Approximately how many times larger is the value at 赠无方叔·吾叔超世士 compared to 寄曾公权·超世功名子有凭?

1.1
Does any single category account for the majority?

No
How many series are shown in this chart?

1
--
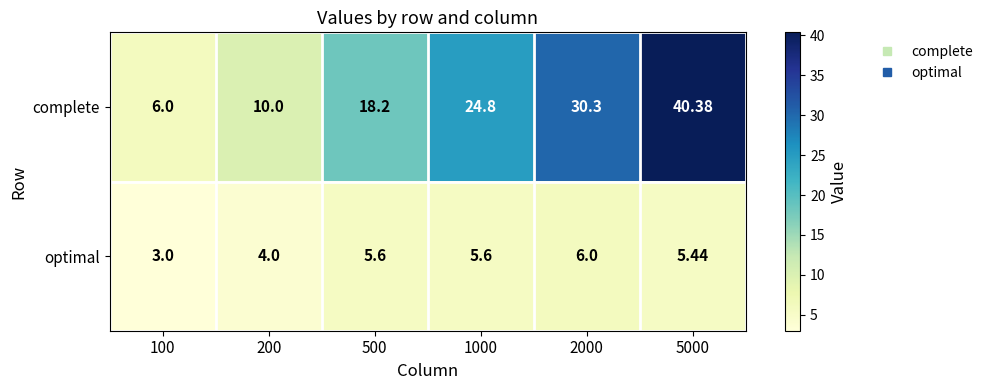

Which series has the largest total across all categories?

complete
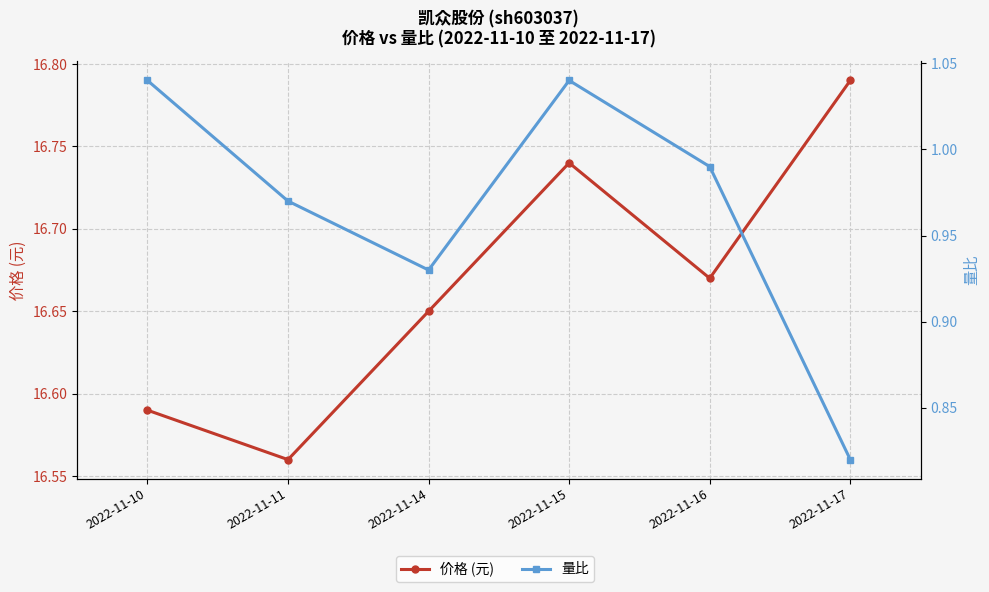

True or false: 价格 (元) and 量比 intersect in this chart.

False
--
▸ **How to complete this task**
Reproduce verbatim the records starting with the line that contains "Approximately how many" and going on through the line that contains "How many series are shown in this chart?".

▸ **Exercise answer**
Approximately how many times larger is the value at 赠无方叔·吾叔超世士 compared to 寄曾公权·超世功名子有凭?

1.1
Does any single category account for the majority?

No
How many series are shown in this chart?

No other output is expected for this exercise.